▸ TASK OBJECTIVE: Write out an exact copy of the line containing "cx_px: -114" and all lines that follow it in the data below, leaving out pictures.
-- MATERIAL PROVIDED follows --
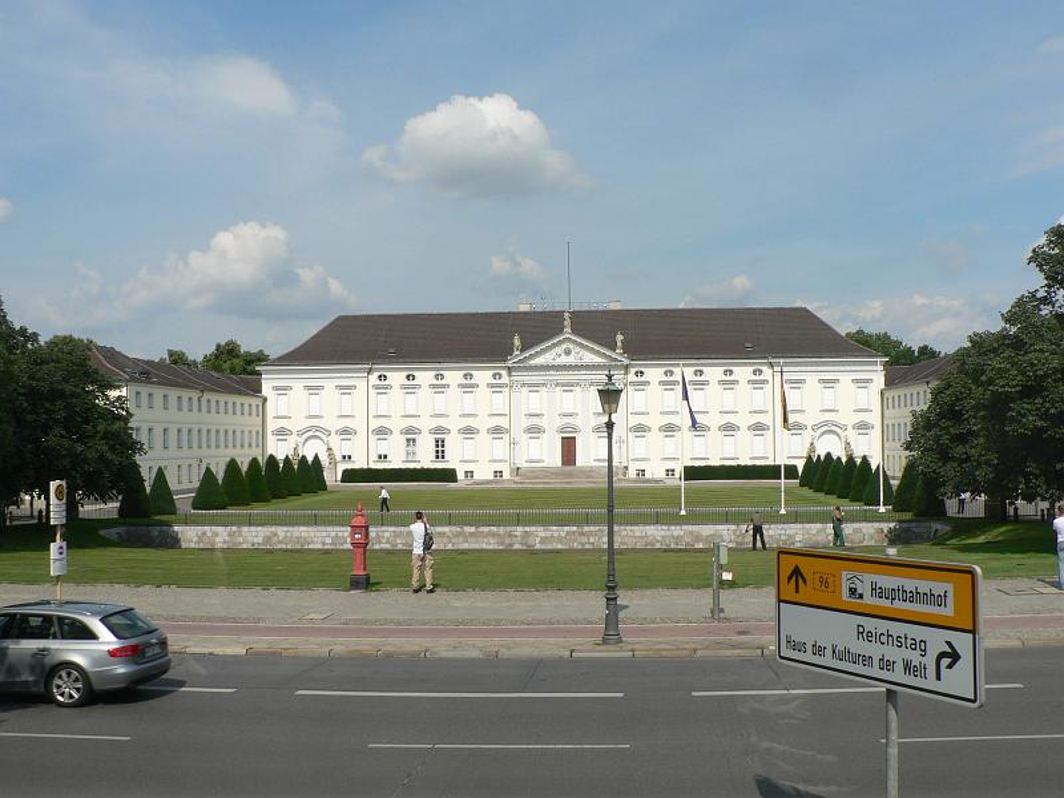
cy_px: 399
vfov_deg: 39.7
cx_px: 532
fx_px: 1107
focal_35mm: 36
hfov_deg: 51.4
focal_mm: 6
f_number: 5.6
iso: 80
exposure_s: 1/640
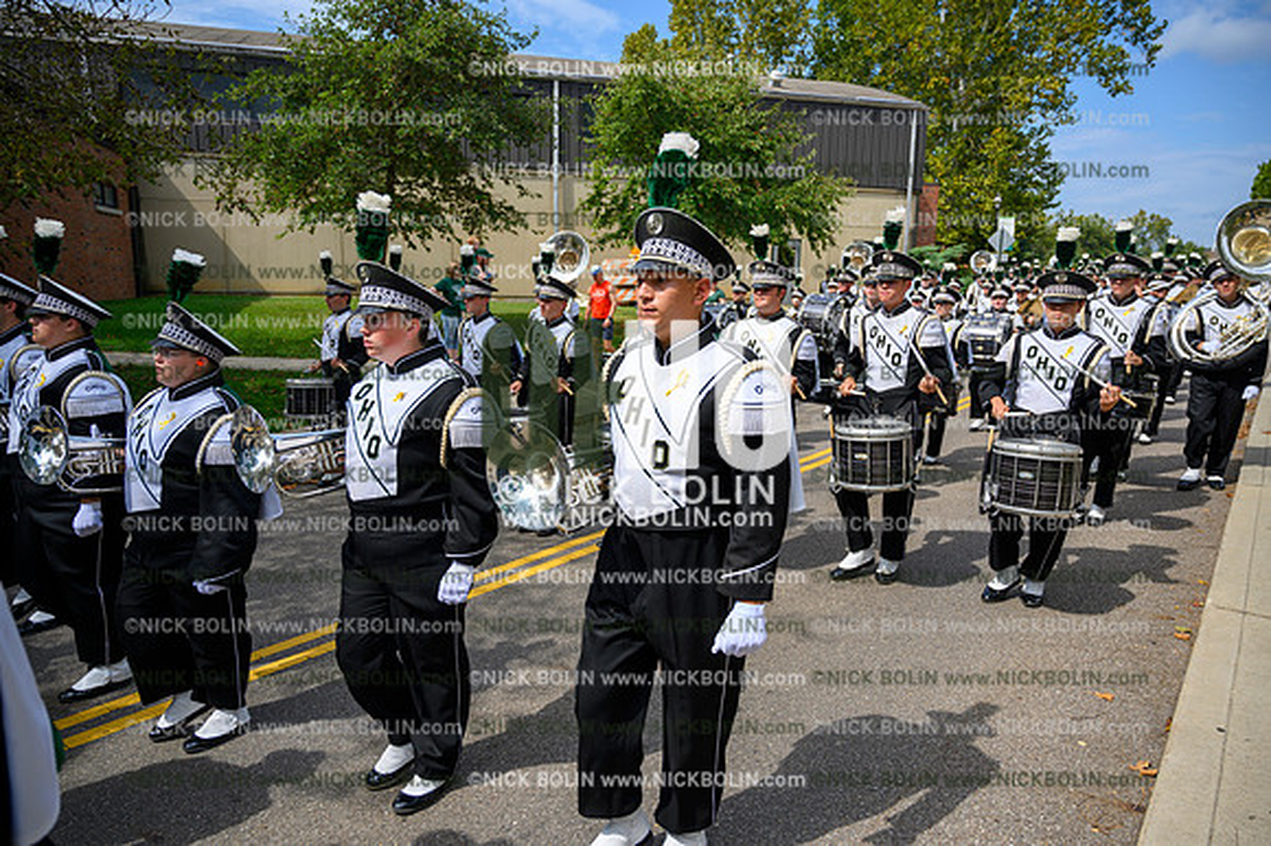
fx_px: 847
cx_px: 636
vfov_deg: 53.1
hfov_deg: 73.8
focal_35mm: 24
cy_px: 423
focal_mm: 24
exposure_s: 1/1250
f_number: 4
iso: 100
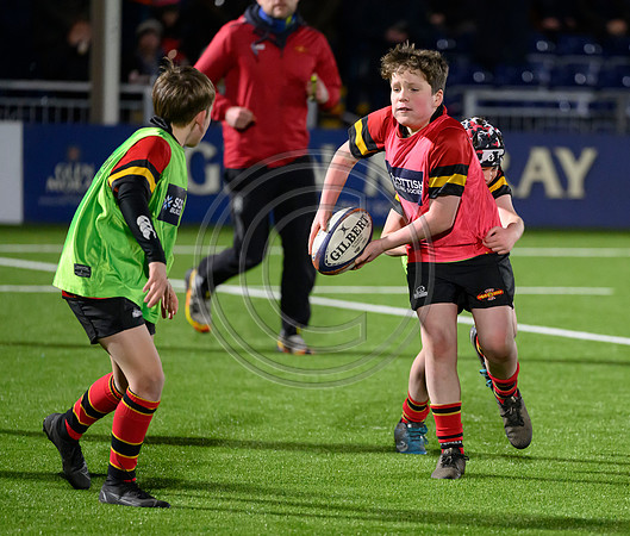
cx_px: 489
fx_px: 5493
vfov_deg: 5.6
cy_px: 288
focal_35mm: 287
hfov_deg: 6.6
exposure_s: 1/1250
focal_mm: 200
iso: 6400
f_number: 3.2
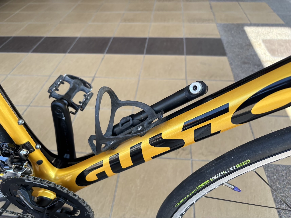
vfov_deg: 53.1
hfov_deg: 67.3
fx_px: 219
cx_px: 146
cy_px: 109
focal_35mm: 26
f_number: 1.6
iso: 50
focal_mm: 5.96
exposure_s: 1/321
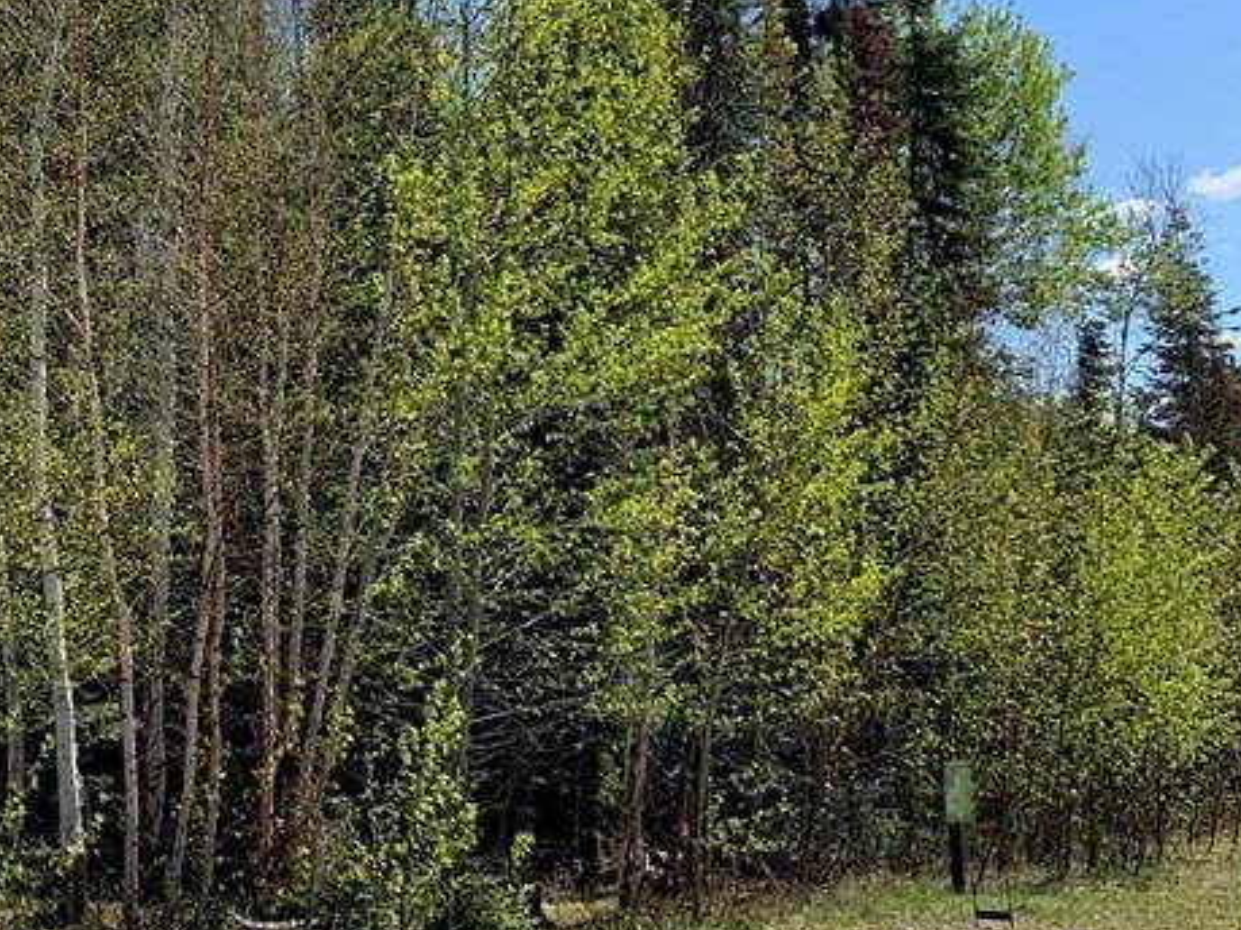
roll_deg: +2.1
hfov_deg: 30.0
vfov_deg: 25.2
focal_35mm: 58
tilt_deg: +5.7
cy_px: 360
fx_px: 2079
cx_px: -114
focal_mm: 4.25
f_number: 1.8
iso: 25
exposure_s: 1/1266
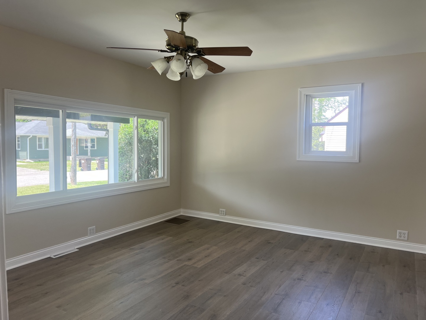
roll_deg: +0.2
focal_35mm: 26
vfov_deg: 53.1
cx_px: 213
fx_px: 320
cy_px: 160
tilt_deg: -2.4
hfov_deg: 67.3
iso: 50
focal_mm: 5.7
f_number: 1.5
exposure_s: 1/135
-- MATERIAL PROVIDED concluded --
▸ SOLUTION TO THIS EXERCISE:
cx_px: -114
focal_mm: 4.25
f_number: 1.8
iso: 25
exposure_s: 1/1266
roll_deg: +0.2
focal_35mm: 26
vfov_deg: 53.1
cx_px: 213
fx_px: 320
cy_px: 160
tilt_deg: -2.4
hfov_deg: 67.3
iso: 50
focal_mm: 5.7
f_number: 1.5
exposure_s: 1/135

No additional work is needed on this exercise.